Good times people, good times.

8 comments:

Dil said...

I've never met anyone who's used a bidet before! You're the first!

Pheobe Kaatz said...

Mika,

I worry about you. Hope you have some good drugs for the flight home.

Sending schwerpy powers your way.

PK

Maggy and Me - said...

We worry about you too!

Not fair to be tipsy without the libations first either. Hope you're feeling better on the way home. And perhaps it's getting closer to new knee time - maybe if you say that loudly, your current knees will smarten up!

Take it easy, k.

Tyra said...

Oddly enough, this story took me back to a time in our lives when unlce Jerry and his then bride-to-be came for a visit. Remember the "hot" pants and the lost marijuana leaf necklace and the crazy dancing? It was a SNL skit being performed right before our eyes!

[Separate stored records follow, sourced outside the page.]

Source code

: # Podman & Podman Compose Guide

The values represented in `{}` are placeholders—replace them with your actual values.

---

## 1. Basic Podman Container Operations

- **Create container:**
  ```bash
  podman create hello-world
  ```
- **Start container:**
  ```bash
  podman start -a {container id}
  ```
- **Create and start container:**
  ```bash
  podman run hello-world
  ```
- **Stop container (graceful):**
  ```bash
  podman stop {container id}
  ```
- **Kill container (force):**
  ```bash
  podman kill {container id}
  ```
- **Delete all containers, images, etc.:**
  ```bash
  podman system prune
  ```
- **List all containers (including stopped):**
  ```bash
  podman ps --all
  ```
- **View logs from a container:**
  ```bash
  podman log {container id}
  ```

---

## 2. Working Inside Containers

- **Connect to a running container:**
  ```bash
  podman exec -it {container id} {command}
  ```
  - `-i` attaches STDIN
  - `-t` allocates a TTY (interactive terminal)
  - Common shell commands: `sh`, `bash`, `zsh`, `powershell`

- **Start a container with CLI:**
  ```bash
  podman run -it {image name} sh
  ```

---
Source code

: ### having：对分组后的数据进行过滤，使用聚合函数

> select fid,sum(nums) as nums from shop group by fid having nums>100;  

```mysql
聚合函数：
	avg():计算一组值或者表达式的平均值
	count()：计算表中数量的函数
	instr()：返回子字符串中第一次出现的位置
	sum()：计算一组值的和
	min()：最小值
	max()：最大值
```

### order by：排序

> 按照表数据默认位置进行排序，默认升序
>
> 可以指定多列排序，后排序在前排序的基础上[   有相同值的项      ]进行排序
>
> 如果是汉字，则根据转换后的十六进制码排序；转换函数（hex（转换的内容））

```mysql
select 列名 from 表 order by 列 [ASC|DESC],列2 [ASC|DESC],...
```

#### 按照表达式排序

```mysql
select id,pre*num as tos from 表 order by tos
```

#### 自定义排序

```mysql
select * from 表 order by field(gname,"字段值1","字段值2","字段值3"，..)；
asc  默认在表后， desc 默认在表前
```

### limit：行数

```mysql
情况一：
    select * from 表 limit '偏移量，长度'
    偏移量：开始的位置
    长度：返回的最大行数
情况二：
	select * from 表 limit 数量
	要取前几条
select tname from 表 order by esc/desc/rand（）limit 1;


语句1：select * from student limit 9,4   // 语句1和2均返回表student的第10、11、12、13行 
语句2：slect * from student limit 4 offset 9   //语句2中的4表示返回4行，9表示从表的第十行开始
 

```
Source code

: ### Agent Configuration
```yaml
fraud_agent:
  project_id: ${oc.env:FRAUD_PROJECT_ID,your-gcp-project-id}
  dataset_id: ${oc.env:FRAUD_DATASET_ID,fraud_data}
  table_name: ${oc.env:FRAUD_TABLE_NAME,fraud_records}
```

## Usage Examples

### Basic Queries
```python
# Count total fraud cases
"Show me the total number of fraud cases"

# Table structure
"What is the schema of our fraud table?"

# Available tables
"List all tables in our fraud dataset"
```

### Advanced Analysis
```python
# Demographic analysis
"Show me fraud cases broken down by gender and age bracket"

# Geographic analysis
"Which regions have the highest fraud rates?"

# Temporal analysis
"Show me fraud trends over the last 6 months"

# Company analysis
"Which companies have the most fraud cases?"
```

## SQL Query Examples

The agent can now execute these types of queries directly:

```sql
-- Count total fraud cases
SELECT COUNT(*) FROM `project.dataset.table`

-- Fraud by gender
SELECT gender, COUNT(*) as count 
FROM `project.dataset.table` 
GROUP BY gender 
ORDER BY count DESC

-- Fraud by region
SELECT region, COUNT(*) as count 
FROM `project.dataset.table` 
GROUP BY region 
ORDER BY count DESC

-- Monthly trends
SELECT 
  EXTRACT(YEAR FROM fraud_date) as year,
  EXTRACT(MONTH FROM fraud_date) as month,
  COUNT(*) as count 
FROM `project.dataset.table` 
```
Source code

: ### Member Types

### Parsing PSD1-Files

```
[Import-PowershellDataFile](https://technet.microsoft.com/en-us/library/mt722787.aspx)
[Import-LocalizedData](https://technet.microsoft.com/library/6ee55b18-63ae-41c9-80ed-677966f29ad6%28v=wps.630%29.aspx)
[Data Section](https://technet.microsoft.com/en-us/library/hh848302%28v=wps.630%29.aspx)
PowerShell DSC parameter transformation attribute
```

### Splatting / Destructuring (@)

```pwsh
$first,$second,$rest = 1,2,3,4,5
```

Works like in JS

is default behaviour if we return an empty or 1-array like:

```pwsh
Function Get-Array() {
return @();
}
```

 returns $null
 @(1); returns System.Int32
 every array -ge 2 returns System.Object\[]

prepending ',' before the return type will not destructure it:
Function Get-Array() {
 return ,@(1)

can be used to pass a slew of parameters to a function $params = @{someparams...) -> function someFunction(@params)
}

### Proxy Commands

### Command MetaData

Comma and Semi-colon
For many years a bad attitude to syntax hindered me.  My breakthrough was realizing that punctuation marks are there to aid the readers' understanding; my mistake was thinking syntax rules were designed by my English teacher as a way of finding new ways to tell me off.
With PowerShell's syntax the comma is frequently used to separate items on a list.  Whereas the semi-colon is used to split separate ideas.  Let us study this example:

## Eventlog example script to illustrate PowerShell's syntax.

I loved when she bragged about having two knees surgeries but strangely didn't have any scars. Later we decided they must have gone through her butthole to get to her knees...this explanation seemed to fit her. I wonder where she is today? Prison...rehab...or perhaps still looking for that lost necklace? Ah, good times, good times! :)

Anonymous said...

Oh Mika, you are one of the few people who make me laugh out loud.
Dill, now you know two.
Tyra... as one of the people who've had knee surgery before the invention of fiberoptics and who's brother got lucky and had kneed surgery after, I hate to tell you, she may have two tiny dots on each knee. Me, on the other hand has a seven inch scar. Shesh... if I only could have waited. Mind you the knee was supposed to last for 15 years and it's been thirty so I can't really complain.

Anonymous said...

Hey Mika, where did the photos for this post come from?

Marot said...

I think every tourist who travel to Japan all have different kind of story about their toilet scene hehe

Hope you are doing good Mika!

Take care of them(knees)

Tyra said...

The person I'm referring to was bragging about knee surgery in the late 1970's or early 80's...my point was, she didn't have knee surgery...she was crazy or on drugs or both! :) She saw Mika's scars and decided that she had had knee surgery as well...that's why it was so funny to us. Oh, and I think she said she was at Woodstock too (she would have been a toddler at the time)!